Population (2024-12-31)
- • Total: 22,503
- • Density: 760/km^{2} (2,000/sq mi)
- Time zone: UTC+01:00 (CET)
- • Summer (DST): UTC+02:00 (CEST)
- Postal codes: 84453
- Dialling codes: 08631
- Vehicle registration: MÜ
- Website: www.muehldorf.de

= Mühldorf =

German town

Mühldorf am Inn (/de/, lit. 'Mühldorf on the Inn'; Central Bavarian: Muihdorf am Inn) is a town in Bavaria, Germany, and the capital of the district Mühldorf on the river Inn. It is located at , and had a population of about 17,808 in 2005. The 2022 census counted 21,917 residents.

== History ==
During the Middle Ages, the town and castle were an alod of the Luchen family. On 28 October 1287, Rapoto Luchen announced that he had entered an agreement with Archbishop Rudolph of Salzburg to hand over the alod, become the archbishop's ministerialis, and thereafter run the lands as a fief of the Prince-Archbishops of Salzburg.

On 28 September 1322, the decisive Battle of Mühldorf was fought here between Bavaria and Salzburg.

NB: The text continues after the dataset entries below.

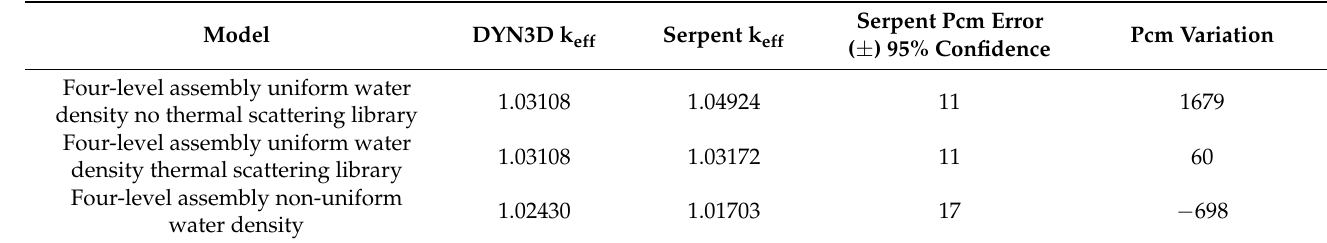
Figure 11. Pure neutronic axial power profile of DYN3D and Serpent. Serpent’s power profile is averaged across each pin within the axial node. Table 4. Four leveled fuel assembly reactivity coefficients comparison.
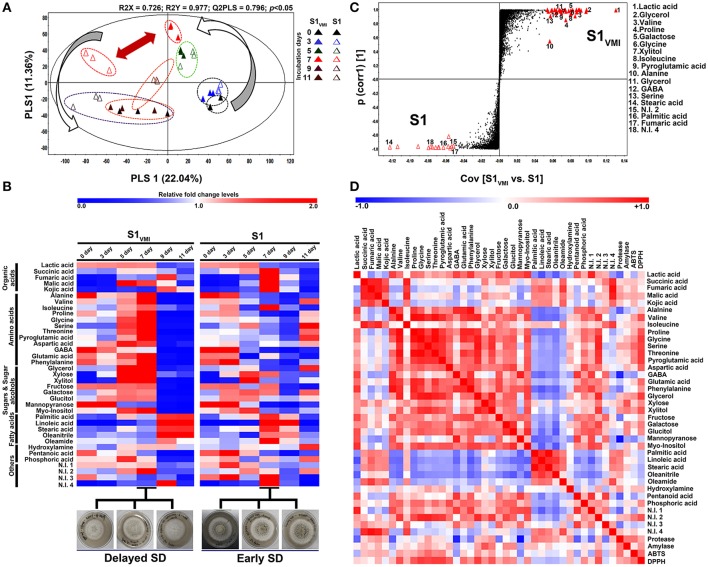
A time-correlated (A) PLS-DA score plot displaying the clustering patterns of metabolomic datasets, (B) heat map representation for the relative fold change levels of significantly discriminant metabolites (VIP > 0.7, p < 0.05), (C) S-plot for OPLS-DA analysis showing the discriminant metabolite biomarkers (VIP > 6, p < 0.05) for 7 days incubated samples, and (D) the heat map showing Pearson's correlation for linearity between detected metabolite patterns and associated biochemical phenotypes, derived from GC-TOF-MS detected primary metabolite datasets for A. oryzae RIB 40 (S1VMI and S1) sample extracts.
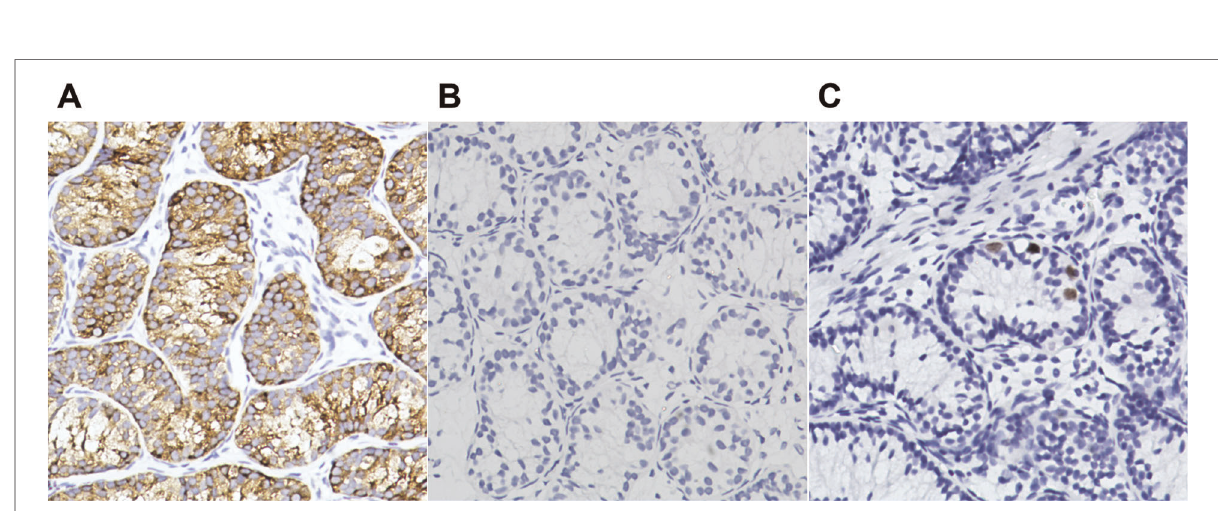
FIGURE 7 Photomicrographs of seminiferous tubules in testicular degeneration syndrome. ( A ) Sertoli-leydig cell population with immunohistochemical cytoplasmic positivity for inhibin (×20). ( B,C ) Immunohistochemical nuclear stains showing germ cells negative for OCT3/4 (B, ×20) and positive for Sall4 (C,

Before the battle, the Prince-Archbishop of Salzburg knighted several of the burghers of the town.

In 1802, Mühldorf became part of Bavaria.

During World War II, it was the site of the Mühldorf concentration camp complex. Several Allied air raids directed at the area were designed to target the rail links into Munich and disrupt the transportation of materiel from the "Innwerk" industrial park in Töging am Inn. Around 44 U.S. Air personnel are thought to have perished during the return flight following one of these raids. Civilian casualties are believed to be much higher due to many aircraft crews being unable to identify their primary objectives.

== Climate ==

Climate data for Mühldorf (1991–2020 normals)
| Month | Jan | Feb | Mar | Apr | May | Jun | Jul | Aug | Sep | Oct | Nov | Dec | Year |
| Mean daily maximum °C (°F) | 2.5 (36.5) | 4.7 (40.5) | 9.8 (49.6) | 15.3 (59.5) | 19.6 (67.3) | 23.0 (73.4) | 25.0 (77.0) | 24.7 (76.5) | 19.6 (67.3) | 14.0 (57.2) | 7.2 (45.0) | 3.2 (37.8) | 14.1 (57.4) |
| Daily mean °C (°F) | −0.9 (30.4) | 0.2 (32.4) | 4.4 (39.9) | 9.0 (48.2) | 13.7 (56.7) | 17.1 (62.8) | 18.5 (65.3) | 18.1 (64.6) | 13.4 (56.1) | 8.8 (47.8) | 3.7 (38.7) | 0.2 (32.4) | 8.9 (48.0) |
| Mean daily minimum °C (°F) | −4.2 (24.4) | −4.1 (24.6) | −0.7 (30.7) | 2.5 (36.5) | 7.4 (45.3) | 11.0 (51.8) | 12.3 (54.1) | 12.0 (53.6) | 8.0 (46.4) | 4.3 (39.7) | 0.3 (32.5) | −2.8 (27.0) | 3.8 (38.8) |
| Average precipitation mm (inches) | 49.7 (1.96) | 42.0 (1.65) | 57.6 (2.27) | 46.4 (1.83) | 89.2 (3.51) | 96.9 (3.81) | 101.4 (3.99) | 93.3 (3.67) | 68.1 (2.68) | 58.0 (2.28) | 51.8 (2.04) | 54.5 (2.15) | 809.0 (31.85) |
| Average precipitation days (≥ 1.0 mm) | 15.3 | 13.9 | 15.0 | 11.9 | 15.2 | 15.7 | 15.4 | 14.5 | 14.4 | 14.8 | 14.6 | 16.3 | 176.9 |
| Average snowy days (≥ 1.0 cm) | 14.4 | 11.5 | 4.5 | 0.5 | 0 | 0 | 0 | 0 | 0 | 0.1 | 3.0 | 10.1 | 44.1 |
| Average relative humidity (%) | 88.1 | 84.4 | 78.6 | 72.5 | 73.0 | 74.8 | 75.0 | 77.1 | 83.0 | 87.1 | 91.1 | 90.1 | 81.2 |
| Mean monthly sunshine hours | 61.0 | 89.4 | 139.6 | 189.1 | 217.1 | 228.6 | 244.1 | 231.8 | 159.5 | 109.9 | 57.6 | 51.3 | 1,779 |
Source: World Meteorological Organization

== Sport ==
The Rennbahnstadion Mühldorf is located to the south-east of the river on Altöttinger Str. 27. The venue hosts Long track speedway and has held multiple rounds of the FIM Long Track World Championship since 1958 and remains one of the leading long track facilities in the world.